_ASSIGNMENT_. Please copy exactly the lines from the top of the data through the line containing "magnification brightfield microscopy", and nothing else.

__________________________________________________

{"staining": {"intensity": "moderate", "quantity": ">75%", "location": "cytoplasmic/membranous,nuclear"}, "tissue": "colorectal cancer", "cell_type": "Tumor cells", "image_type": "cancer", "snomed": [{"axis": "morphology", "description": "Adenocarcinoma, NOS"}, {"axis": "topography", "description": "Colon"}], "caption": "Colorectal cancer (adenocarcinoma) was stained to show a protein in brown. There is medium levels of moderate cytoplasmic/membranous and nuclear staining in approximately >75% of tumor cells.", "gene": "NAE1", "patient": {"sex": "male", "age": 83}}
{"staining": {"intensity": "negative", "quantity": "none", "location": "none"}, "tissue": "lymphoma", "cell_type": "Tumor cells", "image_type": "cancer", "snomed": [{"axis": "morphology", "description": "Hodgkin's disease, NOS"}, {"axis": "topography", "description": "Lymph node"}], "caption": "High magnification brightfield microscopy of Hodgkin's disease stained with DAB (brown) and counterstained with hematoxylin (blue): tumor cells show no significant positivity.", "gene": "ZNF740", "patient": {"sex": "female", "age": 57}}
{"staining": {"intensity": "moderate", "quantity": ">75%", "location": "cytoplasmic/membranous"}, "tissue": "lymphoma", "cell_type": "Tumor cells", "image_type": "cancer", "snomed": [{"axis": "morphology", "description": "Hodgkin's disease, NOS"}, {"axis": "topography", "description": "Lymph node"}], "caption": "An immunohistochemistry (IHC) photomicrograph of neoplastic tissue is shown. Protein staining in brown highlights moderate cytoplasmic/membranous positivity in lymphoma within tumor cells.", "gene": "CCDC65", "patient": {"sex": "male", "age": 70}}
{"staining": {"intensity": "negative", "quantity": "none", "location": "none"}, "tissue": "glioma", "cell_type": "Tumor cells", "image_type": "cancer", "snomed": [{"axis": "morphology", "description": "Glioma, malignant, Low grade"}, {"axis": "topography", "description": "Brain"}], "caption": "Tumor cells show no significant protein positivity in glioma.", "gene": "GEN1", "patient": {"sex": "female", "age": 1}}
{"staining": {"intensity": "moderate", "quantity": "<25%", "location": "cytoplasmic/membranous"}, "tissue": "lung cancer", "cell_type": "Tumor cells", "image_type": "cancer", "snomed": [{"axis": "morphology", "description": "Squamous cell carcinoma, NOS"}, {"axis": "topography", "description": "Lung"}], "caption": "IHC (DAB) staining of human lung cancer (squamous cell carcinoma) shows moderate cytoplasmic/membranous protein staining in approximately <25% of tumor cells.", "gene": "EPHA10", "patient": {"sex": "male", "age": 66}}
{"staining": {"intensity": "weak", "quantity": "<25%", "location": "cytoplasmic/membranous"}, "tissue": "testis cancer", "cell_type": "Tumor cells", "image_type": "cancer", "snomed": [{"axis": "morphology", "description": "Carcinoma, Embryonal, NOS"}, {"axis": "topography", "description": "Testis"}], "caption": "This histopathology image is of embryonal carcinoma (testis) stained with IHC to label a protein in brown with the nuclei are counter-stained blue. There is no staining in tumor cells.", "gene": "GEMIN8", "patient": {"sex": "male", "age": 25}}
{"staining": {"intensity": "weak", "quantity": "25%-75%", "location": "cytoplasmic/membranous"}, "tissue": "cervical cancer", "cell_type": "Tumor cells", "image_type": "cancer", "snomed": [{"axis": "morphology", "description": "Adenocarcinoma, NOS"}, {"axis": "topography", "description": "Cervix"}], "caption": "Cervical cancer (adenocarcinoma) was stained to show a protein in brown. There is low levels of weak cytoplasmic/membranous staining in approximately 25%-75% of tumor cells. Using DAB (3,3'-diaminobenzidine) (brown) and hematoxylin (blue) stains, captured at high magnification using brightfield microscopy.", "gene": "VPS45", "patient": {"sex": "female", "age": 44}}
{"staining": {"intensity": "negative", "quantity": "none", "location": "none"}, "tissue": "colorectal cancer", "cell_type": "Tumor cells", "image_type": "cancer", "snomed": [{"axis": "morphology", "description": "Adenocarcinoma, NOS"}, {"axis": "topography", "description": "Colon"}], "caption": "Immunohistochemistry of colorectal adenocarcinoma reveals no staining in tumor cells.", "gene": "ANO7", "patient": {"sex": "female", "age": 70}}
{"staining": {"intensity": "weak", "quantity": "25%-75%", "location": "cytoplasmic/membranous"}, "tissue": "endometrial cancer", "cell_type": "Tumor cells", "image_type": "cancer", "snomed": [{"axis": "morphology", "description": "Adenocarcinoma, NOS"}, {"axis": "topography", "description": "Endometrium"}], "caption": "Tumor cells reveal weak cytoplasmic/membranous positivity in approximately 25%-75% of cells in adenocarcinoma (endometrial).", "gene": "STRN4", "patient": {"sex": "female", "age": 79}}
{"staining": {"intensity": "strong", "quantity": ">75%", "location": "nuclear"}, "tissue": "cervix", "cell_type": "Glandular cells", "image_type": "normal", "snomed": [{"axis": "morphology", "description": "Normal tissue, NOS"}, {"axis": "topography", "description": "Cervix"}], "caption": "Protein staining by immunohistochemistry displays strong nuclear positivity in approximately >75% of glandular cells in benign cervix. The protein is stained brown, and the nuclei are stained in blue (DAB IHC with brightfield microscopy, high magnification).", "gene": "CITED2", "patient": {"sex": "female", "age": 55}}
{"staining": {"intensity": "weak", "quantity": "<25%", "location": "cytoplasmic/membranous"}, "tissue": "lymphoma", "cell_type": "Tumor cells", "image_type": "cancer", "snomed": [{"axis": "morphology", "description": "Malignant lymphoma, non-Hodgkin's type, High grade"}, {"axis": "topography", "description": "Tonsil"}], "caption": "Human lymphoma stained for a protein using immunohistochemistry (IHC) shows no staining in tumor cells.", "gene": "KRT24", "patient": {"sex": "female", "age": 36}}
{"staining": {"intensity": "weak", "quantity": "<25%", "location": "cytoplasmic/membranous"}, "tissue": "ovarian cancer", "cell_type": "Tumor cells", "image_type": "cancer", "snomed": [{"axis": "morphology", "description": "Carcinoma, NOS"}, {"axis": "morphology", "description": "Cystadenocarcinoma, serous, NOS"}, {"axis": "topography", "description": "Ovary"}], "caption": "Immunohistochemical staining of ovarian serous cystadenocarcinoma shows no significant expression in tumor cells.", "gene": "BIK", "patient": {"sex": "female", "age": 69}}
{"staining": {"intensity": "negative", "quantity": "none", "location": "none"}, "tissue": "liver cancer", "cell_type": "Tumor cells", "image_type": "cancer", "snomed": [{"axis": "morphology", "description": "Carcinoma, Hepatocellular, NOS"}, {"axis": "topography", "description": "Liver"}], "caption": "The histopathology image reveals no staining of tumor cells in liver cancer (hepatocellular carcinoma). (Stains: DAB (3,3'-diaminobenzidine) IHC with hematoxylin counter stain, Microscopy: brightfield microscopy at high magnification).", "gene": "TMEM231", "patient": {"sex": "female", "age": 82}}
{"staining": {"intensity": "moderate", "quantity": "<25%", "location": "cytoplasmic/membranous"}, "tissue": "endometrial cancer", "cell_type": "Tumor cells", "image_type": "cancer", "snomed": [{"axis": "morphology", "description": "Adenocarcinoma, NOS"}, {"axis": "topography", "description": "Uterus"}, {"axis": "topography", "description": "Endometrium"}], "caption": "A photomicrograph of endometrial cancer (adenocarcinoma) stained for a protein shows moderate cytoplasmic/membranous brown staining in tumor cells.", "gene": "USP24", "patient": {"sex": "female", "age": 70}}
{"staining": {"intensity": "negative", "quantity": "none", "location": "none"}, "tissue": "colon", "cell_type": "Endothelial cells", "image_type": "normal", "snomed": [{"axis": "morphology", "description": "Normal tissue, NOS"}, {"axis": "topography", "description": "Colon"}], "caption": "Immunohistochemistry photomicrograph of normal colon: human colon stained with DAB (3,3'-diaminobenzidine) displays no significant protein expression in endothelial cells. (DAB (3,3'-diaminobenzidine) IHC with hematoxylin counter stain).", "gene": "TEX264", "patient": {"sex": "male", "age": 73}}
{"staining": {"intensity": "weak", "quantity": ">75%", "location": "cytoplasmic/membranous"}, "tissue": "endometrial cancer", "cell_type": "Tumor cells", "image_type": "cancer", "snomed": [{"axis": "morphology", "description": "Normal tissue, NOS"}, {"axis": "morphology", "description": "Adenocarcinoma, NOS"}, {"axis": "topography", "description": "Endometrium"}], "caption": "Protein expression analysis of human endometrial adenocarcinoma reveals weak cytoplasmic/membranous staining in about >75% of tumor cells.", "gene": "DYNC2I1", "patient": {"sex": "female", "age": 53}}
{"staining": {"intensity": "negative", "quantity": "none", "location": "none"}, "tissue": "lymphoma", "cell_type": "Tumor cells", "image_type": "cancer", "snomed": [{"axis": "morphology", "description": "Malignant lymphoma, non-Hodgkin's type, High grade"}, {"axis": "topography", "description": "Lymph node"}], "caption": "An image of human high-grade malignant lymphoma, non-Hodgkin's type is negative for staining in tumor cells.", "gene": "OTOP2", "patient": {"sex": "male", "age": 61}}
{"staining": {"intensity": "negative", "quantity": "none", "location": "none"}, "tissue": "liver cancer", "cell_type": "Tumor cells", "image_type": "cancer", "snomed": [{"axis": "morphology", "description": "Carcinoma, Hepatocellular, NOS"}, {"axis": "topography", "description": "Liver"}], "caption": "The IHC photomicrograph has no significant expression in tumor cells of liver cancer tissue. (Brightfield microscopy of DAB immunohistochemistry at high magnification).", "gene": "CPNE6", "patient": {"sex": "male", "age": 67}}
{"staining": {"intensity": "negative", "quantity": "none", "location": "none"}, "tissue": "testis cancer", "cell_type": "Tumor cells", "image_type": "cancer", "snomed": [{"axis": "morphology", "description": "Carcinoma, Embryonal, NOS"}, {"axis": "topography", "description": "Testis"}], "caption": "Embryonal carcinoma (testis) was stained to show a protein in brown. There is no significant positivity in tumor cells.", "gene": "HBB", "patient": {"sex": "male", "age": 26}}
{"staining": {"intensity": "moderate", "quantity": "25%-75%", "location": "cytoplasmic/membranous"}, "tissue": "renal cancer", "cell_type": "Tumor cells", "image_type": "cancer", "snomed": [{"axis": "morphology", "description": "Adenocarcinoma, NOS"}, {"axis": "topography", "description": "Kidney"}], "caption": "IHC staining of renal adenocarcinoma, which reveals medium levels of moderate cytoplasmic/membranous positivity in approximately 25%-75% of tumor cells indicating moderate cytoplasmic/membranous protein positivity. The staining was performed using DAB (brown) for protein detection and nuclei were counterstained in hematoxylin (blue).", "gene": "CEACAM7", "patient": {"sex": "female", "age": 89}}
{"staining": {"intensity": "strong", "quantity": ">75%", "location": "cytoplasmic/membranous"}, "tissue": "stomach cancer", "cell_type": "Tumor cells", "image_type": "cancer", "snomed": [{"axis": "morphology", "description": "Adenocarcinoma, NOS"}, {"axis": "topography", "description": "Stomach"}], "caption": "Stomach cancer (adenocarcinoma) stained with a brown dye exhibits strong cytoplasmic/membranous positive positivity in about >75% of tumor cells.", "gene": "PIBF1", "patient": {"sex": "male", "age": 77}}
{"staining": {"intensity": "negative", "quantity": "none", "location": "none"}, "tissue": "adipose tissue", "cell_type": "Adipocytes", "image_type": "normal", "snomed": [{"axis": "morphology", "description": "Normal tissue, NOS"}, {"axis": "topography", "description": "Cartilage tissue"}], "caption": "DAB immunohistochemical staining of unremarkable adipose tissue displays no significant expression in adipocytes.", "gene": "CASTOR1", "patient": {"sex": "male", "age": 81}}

__________________________________________________

_SOLUTION TO THE EXERCISE_.
{"staining": {"intensity": "moderate", "quantity": ">75%", "location": "cytoplasmic/membranous,nuclear"}, "tissue": "colorectal cancer", "cell_type": "Tumor cells", "image_type": "cancer", "snomed": [{"axis": "morphology", "description": "Adenocarcinoma, NOS"}, {"axis": "topography", "description": "Colon"}], "caption": "Colorectal cancer (adenocarcinoma) was stained to show a protein in brown. There is medium levels of moderate cytoplasmic/membranous and nuclear staining in approximately >75% of tumor cells.", "gene": "NAE1", "patient": {"sex": "male", "age": 83}}
{"staining": {"intensity": "negative", "quantity": "none", "location": "none"}, "tissue": "lymphoma", "cell_type": "Tumor cells", "image_type": "cancer", "snomed": [{"axis": "morphology", "description": "Hodgkin's disease, NOS"}, {"axis": "topography", "description": "Lymph node"}], "caption": "High magnification brightfield microscopy of Hodgkin's disease stained with DAB (brown) and counterstained with hematoxylin (blue): tumor cells show no significant positivity.", "gene": "ZNF740", "patient": {"sex": "female", "age": 57}}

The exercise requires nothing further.